La devise britannique avance également de 0,5% face à l’euro.

“Les traders doivent s’attendre à encore plus de volatilité à venir. La livre sterling est vulnérable à court terme à des chocs baissiers aussi longtemps que l’impasse continuera”, commente Neil Wilson, analyse marchés pour Markets.com.

“A long terme toutefois, la tendance est en train de changer en faveur d’un Brexit plus ‘soft’ que le Parlement peut soutenir, ce qui pourrait déclencher un mouvement haussier directionnel de la livre sterling. Nous en sommes peut-être au début de ce mouvement en ce moment, mais nous ne pouvons ignorer la volatilité à court terme et les potentiels risques à la baisse”.

Dans ce contexte, le dollar est pratiquement inchangé face à un panier de devises de référence après avoir été pénalisé mardi par l’annonce d’une modeste hausse de l’inflation en février aux Etats-Unis (+0,2%).

L’euro est stable face au billet vert, autour de 1,1290.

VALEURS

La cote en Europe est animée par de nouvelles publications de résultats. Inditex (-4,68%) et Adidas (-4,58%) sont notamment sanctionnés après leurs comptes annuels.

A Paris, Maisons du Monde chute de 7,71%, lanterne rouge du SBF 120, après des perspectives jugées décevantes pour 2019. “Les pessimistes se concentreront sur la prévision de croissance des ventes pour 2019 (10% contre 12%-14% indiqué lors de l’IPO) mais à notre avis, cet objectif est compréhensible étant donné la macroéconomie française”, observent les analystes de Jefferies.

De son côté, Ingenico (+2,11%) est dopé par un relèvement de la recommandation de Kepler Cheuvreux à “achat” contre “conserver”.

EN ASIE

La Bourse de Tokyo a terminé en baisse de 0,99% mercredi, pénalisée par l’annonce d’une baisse de 5,4% sur un mois, bien plus forte que prévu, des commandes de machines en janvier. Cette statistique a particulièrement pesé sur les fabricants d’équipements et les valeurs exportatrices nippones.

En Chine, la tendance a été aussi à la baisse avec un repli en clôture de 0,83% pour l’indice CSI 300 et de 1,09% pour la Bourse de Shanghai.

A WALL STREET

La Bourse de New York a encore une fois terminé en ordre dispersé mardi, tiraillée entre les derniers chiffres de l’inflation aux Etats-Unis, qui confortent le scénario d’un statu quo de la Fed sur les taux, et la baisse continue de Boeing avec la multiplication des interdictions de vol visant son 737 MAX.

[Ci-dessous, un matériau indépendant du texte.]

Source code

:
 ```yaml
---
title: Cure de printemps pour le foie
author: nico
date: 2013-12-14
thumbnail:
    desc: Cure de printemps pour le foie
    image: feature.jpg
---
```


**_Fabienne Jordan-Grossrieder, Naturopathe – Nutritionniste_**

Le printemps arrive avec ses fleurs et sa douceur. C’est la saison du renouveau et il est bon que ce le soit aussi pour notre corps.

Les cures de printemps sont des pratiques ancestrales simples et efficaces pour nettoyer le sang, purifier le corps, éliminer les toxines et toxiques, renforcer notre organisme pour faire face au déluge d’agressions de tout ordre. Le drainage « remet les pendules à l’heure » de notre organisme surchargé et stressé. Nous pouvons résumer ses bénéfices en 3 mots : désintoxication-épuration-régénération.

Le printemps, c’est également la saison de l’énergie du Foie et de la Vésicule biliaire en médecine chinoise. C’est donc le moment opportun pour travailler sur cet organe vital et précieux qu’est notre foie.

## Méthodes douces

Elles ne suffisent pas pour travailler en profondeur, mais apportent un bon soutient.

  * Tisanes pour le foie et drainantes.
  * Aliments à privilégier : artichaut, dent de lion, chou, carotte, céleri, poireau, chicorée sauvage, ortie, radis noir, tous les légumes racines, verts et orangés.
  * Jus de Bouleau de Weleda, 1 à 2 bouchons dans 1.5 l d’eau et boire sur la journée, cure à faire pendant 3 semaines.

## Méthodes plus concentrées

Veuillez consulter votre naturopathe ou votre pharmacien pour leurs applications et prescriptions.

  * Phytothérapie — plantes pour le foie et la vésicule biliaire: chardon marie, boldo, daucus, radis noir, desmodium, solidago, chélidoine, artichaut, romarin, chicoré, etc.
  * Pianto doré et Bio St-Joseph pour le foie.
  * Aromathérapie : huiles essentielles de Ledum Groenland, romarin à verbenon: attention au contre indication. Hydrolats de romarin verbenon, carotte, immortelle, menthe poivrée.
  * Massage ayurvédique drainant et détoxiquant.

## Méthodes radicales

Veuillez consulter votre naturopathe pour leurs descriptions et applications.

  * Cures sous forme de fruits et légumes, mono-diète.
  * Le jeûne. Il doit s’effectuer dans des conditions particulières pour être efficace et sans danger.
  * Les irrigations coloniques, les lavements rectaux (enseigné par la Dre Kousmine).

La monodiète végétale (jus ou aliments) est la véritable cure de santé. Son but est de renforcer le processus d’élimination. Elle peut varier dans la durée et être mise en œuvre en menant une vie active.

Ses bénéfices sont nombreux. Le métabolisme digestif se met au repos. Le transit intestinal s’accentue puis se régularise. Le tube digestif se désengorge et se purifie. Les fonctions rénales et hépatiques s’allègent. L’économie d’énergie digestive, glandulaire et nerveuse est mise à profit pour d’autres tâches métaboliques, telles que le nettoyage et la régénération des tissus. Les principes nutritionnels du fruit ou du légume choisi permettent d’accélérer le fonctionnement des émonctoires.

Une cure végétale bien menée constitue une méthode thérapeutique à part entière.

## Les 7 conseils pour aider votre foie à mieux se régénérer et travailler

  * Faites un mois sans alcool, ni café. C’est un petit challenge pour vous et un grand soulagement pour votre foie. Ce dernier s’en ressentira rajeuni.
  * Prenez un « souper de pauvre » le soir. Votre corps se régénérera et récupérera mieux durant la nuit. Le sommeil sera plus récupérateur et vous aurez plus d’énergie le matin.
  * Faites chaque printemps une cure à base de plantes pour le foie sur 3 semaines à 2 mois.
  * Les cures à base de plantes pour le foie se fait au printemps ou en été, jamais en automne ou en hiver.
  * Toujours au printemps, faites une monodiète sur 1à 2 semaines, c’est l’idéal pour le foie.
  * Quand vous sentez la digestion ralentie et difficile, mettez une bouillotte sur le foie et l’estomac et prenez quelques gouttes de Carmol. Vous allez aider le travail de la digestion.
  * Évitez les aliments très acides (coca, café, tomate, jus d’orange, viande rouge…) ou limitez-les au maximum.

L’indice Dow Jones a perdu 0,38%, grevé par la chute de 6,15% de Boeing qui avait déjà perdu 5,33% lundi. La capitalisation du numéro un américain de l’aéronautique et de la défense a fondu de plus de 11% depuis lundi matin, son recul le plus marqué sur deux séances depuis juin 2009, après le deuxième crash en cinq mois d’un Boeing 737 MAX 8.

Le Standard & Poor’s 500 a pris 0,30% et le Nasdaq Composite a progressé de 0,44%.

Les contrats à terme sur les indices américains signalent pour l’heure une ouverture sans grand changement mercredi.

TAUX

Le rendement des Treasuries à dix ans remonte autour de 2,617% après avoir perdu quatre points de base mardi en réaction à la faiblesse observée de l’inflation aux Etats-Unis en janvier.

En Europe, le rendement du Bund à dix ans évolue peu, autour de 0,065%.

Le Gilt britannique à dix ans est quant à lui en hausse de près de deux points de base, à 1,18%.

PÉTROLE

Les cours du brut restent soutenus par la perspective d’une réduction prolongée de l’offre avec les mesures mises en oeuvre par l’Opep et ses alliés ainsi que les sanctions américains contre l’Iran et le Venezuela.

Le baril de Brent s’approche des 67 dollars et celui du brut léger américain (WTI) cote à plus de 57 dollars.

MÉTAUX

Les incertitudes entourant le Brexit et l’accès de faiblesse du dollar ont poussé l’or à un plus haut de deux semaines, à plus de 1.300 dollars l’once.